─── PASSAGE PROVIDED ───

The modern romantic ironically knows very little about Romance. We live in an age where “all you need is love” has become “I get whatever I want.” This is romance in the modern, cheapened sense, where life is a series of events that cater to my whims and fancies. And in order for the American to be released from this self-destructing road of hedonism, he must do away with thinking romantically and begin thinking Romantically. That is, he must do away with this silly notion that the princess in the tower is saved so they can ride off into the sunset, happily ever after. He must do away with any such thought; he must realize that he is saving the princess from an evil that must also be destroyed. He must realize that a marriage with her requires a killing of a giant and that any happiness will inevitably be colored with a variety of weekly—or daily—crises. But in our modern fairly tale, the evil that exists is up to the individual person, so that while the prince may see the giant as evil, the princess (a feminist) is already mad at the prince for trying to save her. This romance merely results in the pursuit of making the other person happy.

─── DATA UNDER STUDY ───

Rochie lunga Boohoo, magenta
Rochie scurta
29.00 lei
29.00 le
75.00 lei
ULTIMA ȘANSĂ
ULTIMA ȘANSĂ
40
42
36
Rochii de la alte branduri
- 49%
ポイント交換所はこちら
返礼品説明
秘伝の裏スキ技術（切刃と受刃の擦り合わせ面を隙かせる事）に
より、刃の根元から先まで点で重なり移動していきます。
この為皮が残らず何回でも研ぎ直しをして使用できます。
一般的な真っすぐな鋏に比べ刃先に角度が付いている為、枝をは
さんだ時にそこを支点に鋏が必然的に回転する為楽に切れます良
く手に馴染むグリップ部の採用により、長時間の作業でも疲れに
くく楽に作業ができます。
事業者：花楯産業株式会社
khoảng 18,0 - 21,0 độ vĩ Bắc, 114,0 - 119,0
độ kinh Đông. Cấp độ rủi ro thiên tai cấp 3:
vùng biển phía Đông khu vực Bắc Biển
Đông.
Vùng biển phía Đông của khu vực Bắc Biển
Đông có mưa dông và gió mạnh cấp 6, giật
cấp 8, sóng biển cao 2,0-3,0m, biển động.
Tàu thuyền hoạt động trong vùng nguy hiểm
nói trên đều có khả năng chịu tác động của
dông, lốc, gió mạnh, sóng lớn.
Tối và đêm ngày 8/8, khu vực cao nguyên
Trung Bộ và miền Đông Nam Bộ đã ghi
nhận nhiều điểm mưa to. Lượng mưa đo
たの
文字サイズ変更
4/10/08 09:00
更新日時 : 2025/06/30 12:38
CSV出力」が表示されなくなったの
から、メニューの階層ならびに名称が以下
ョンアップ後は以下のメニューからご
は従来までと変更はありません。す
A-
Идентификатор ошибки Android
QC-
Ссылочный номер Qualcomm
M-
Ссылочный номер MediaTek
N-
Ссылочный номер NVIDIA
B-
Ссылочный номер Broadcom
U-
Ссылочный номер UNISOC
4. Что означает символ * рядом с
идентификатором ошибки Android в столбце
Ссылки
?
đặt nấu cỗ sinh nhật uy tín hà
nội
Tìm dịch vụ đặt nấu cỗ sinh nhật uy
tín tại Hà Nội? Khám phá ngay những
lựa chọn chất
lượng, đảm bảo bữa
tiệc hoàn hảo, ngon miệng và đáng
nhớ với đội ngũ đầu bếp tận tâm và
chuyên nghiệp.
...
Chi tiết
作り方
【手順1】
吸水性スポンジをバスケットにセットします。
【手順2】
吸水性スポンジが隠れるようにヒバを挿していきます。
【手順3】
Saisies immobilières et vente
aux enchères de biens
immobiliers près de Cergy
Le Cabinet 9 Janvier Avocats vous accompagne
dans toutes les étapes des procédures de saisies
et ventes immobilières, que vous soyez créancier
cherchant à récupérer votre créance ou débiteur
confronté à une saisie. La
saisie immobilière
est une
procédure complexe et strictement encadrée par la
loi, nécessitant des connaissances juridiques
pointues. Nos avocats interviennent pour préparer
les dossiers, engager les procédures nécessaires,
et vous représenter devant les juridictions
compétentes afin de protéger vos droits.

───

*WORK TO BE COMPLETED*: Please extend the essay on romance, picking up right after its final sentence. You won't need the records.

*RESPONSE*:
I frequent academic circles, and it so happened one day that we were discussing a recent phenomenon that takes place in the college classroom. In a modern classroom, the professor does not walk into rooms of chattering students; he walks into something more solemn than a mass; he walks into a room of adolescents who all have bowed in holy reverence to their phones. Some have their heads jammed so far into them only their neck can be seen. This should elicit some concern, for the obvious fact is that students are becoming less socially aware and more like zombies. A zombie could walk into the room, and the only person ready to fight it would be the professor. We talk these days about gun violence. But if we took the gun away a man could walk into any room of modern millennials and still have his way, for the children would be unaware until it was all over. But as most academic circles tend to be, someone took a stance I didn’t ever think I’d hear. “They may not be talking,” she said about those students, “but at least they’re reading!” Now I am highly skeptical they are doing any such thing, but for the sake of this essay, I will assume these mindless millennials are reading something and not merely playing Angry Birds. Let’s even go so far as to say that all twenty-five students are reading news stories and not status updates. We could even go so far as to say that every student is reading the textbook for class—or Dostoevsky or Dickens, for that matter. Let’s make all these students little literary bookworms.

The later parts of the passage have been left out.